_____R____________
| | |
|+ | XC
E1 XL |
|- | |+
| | E2
___________________-
Z1 = R= 4 ohms <0 4+-j0
Z2 = XL= 6 ohms <90. 0+j6
Z3 = XC=8 ohms <-90. 0-j8
E1= 10 v < 0. 10 +j0
E2= 40 v < 60. 20+j34.64
Please help me find the current up through R using mesh analysis.
I am having trouble because of the voltage polar angles.
My derivative is
(Z1+Z2) -Z2
-Z2 (Z2+Z3)
= Z1Z2 + Z1Z3 + Z2Z3
I1= E1. -Z2
-E2. Z2+Z3
=Z2(E1-E2) +Z3E1/D
I2=Z1+Z2. E1
-Z2. -E2
=-Z2(e1+e2)-Z1E2/D
Once the numbers and j's and polar angles get thrown around I have trouble keeping track. I'm not even sure if my I1 or I2 numerator is distributed correctly.
Okay well the circuit picture didn't figure very well. R is in series with e1 and XL
XL is in series on the other side with XC and e2
I = VR/R = 10/4 = 2.5A. = Current through all components(R,L, and C).
VL = I*XL = 2.5 * 6 = j15.0 Volts.
Vc = I*Xc = 2.5 * 8 = -j20.0 Volts.
Z = R + j(XL-Xc)) = 4 + j(6-8) =
4 - j2 = 4.47 Ohms[-26.6o].
Es = I*Z = 2.5 * 4.47 = 11.2 Volts.
Pf = Cos(-26.6) = 0.894 = Power factor.
P = I^2*R = 2.5^2 * 4 = 25 Watts.
Note: If the voltage across the resistor
is incorrect, all voltages will be wrong.

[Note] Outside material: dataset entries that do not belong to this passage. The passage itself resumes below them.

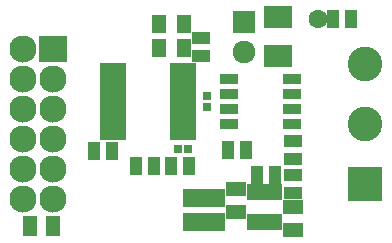
<source format=gts>
G04 #@! TF.FileFunction,Soldermask,Top*
%FSLAX46Y46*%
G04 Gerber Fmt 4.6, Leading zero omitted, Abs format (unit mm)*
G04 Created by KiCad (PCBNEW 4.0.2+dfsg1-stable) date ven. 29 sept. 2017 08:41:16 CEST*
%MOMM*%
G01*
G04 APERTURE LIST*
%ADD10C,0.100000*%
%ADD11R,2.400000X2.300000*%
%ADD12C,2.300000*%
%ADD13R,2.940000X2.940000*%
%ADD14C,2.940000*%
%ADD15R,1.543000X0.908000*%
%ADD16R,1.924000X1.924000*%
%ADD17C,1.924000*%
%ADD18R,2.432000X1.924000*%
%ADD19R,2.180540X0.704800*%
%ADD20R,2.180540X0.699720*%
%ADD21R,1.797000X1.289000*%
%ADD22R,1.035000X1.543000*%
%ADD23R,1.543000X1.035000*%
%ADD24R,1.289000X1.797000*%
%ADD25R,1.101040X1.400760*%
%ADD26R,3.600000X1.520000*%
%ADD27C,1.600000*%
%ADD28R,0.652400X0.652400*%
%ADD29R,1.300000X1.500000*%
G04 APERTURE END LIST*
D10*
D11*
X136030000Y-98650000D03*
D12*
X136030000Y-101190000D03*
X136030000Y-103730000D03*
X136030000Y-106270000D03*
X136030000Y-108810000D03*
X136030000Y-111350000D03*
X133490000Y-98650000D03*
X133490000Y-101190000D03*
X133490000Y-103730000D03*
X133490000Y-106270000D03*
X133490000Y-108810000D03*
X133490000Y-111350000D03*
D13*
X162470000Y-110080000D03*
D14*
X162470000Y-99920000D03*
X162470000Y-105000000D03*
D15*
X156237000Y-101195000D03*
X150903000Y-101195000D03*
X156237000Y-102465000D03*
X156237000Y-103735000D03*
X156237000Y-105005000D03*
X150903000Y-102465000D03*
X150903000Y-103735000D03*
X150903000Y-105005000D03*
D16*
X152170000Y-96330000D03*
D17*
X152170000Y-98870000D03*
D18*
X155090000Y-99251000D03*
X155090000Y-95949000D03*
D19*
X147038060Y-105373600D03*
X147038060Y-104723600D03*
X147038060Y-104073600D03*
X147038060Y-103423600D03*
X147038060Y-102773600D03*
X147038060Y-102123600D03*
X147038060Y-101473600D03*
X147038060Y-100823600D03*
D20*
X141099540Y-100823600D03*
X141099540Y-101473600D03*
X141099540Y-102123600D03*
X141099540Y-102773600D03*
X141099540Y-103423600D03*
X141099540Y-104073600D03*
X141099540Y-104723600D03*
X141099540Y-105373600D03*
D19*
X147040600Y-106023600D03*
X147040600Y-100173600D03*
X141099540Y-100173600D03*
D20*
X141099540Y-106023600D03*
D21*
X151511000Y-110528100D03*
X151511000Y-112433100D03*
D22*
X159766000Y-96139000D03*
X161290000Y-96139000D03*
D23*
X156387800Y-110794800D03*
X156387800Y-109270800D03*
D22*
X154863800Y-109270800D03*
X153339800Y-109270800D03*
D24*
X136029700Y-113588800D03*
X134124700Y-113588800D03*
D23*
X156387800Y-106400600D03*
X156387800Y-107924600D03*
D22*
X139496800Y-107289600D03*
X141020800Y-107289600D03*
D21*
X156387800Y-112026700D03*
X156387800Y-113931700D03*
D25*
X152971500Y-110769400D03*
X153924000Y-110769400D03*
X154876500Y-110769400D03*
X154876500Y-113309400D03*
X153924000Y-113309400D03*
X152971500Y-113309400D03*
D26*
X148793200Y-111228000D03*
X148793200Y-113308000D03*
D22*
X150825200Y-107162600D03*
X152349200Y-107162600D03*
D27*
X158445200Y-96139000D03*
D28*
X149098000Y-103548600D03*
X149098000Y-102648600D03*
X146590600Y-107086400D03*
X147490600Y-107086400D03*
D29*
X147100000Y-96561400D03*
X145000000Y-96561400D03*
X145000000Y-98561400D03*
X147100000Y-98561400D03*
D23*
X148564600Y-97688400D03*
X148564600Y-99212400D03*
D22*
X146050000Y-108508800D03*
X147574000Y-108508800D03*
X143027400Y-108508800D03*
X144551400Y-108508800D03*
M02*

</source>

To find the current flowing through R using mesh analysis, we need to apply Kirchhoff's voltage law (KVL) to the loops in the circuit.
First, let's label the current through R as I_R.
We will set up two mesh equations:
For mesh 1:
- Starting from the negative terminal of E1, we go through Z1, Z2, and then return to the positive terminal of E1.
- The voltage drops across Z1, Z2, and E1 must add up to zero.
- Using Ohm's law for impedance, we can write: -Z1 * I_R + (E1 - E2) - Z2 * I2 = 0 (equation 1)
For mesh 2:
- Starting from the negative terminal of E2, we go through Z2, Z3, and then return to the positive terminal of E2.
- The voltage drops across Z2, Z3, and E2 must add up to zero.
- Using Ohm's law for impedance, we can write: -(E1 - E2) - Z2 * I_R + Z3 * (I_R + I2) = 0 (equation 2)
Now, let's substitute the given values into the equations:
Z1 = 4 ohms < 0 degrees
Z2 = 6 ohms < 90 degrees
Z3 = 8 ohms < -90 degrees
E1 = 10 volts < 0 degrees
E2 = 40 volts < 60 degrees
Substituting these values into equations 1 and 2, we get:
-4 * I_R + (10 - 40) - 6 * I2 = 0
-(10 - 40) - 6 * I_R + 8 * (I_R + I2) = 0
Simplifying these equations gives:
-4 * I_R - 6 * I2 = 30 (equation 1')
-6 * I_R + 8 * I_R + 8 * I2 = -30 (equation 2')
Now we have a system of two equations with two unknowns (I_R and I2). We can solve this system using various methods such as substitution or elimination.
Using substitution method:
From equation 1', we can express I2 in terms of I_R:
I2 = (30 + 4 * I_R) / -6
Substituting this into equation 2', we get:
-6 * I_R + 8 * I_R + 8 * ((30 + 4 * I_R) / -6) = -30
Simplifying this equation, we can solve for I_R:
-6 * I_R + 8 * I_R - (8 * 30 + 32 * I_R) / 6 = -30
Multiply through by 6 to eliminate the fraction:
-36 * I_R + 48 * I_R - 8 * 30 - 32 * I_R = -180
(48 - 36 - 32) * I_R = -180 + 8 * 30
(I_R) * (-20) = -180 + 240
I_R = (240 - 180) / (-20)
I_R = 60 / (-20)
I_R = -3 Amps
So, the current flowing through R, I_R, is -3 Amps.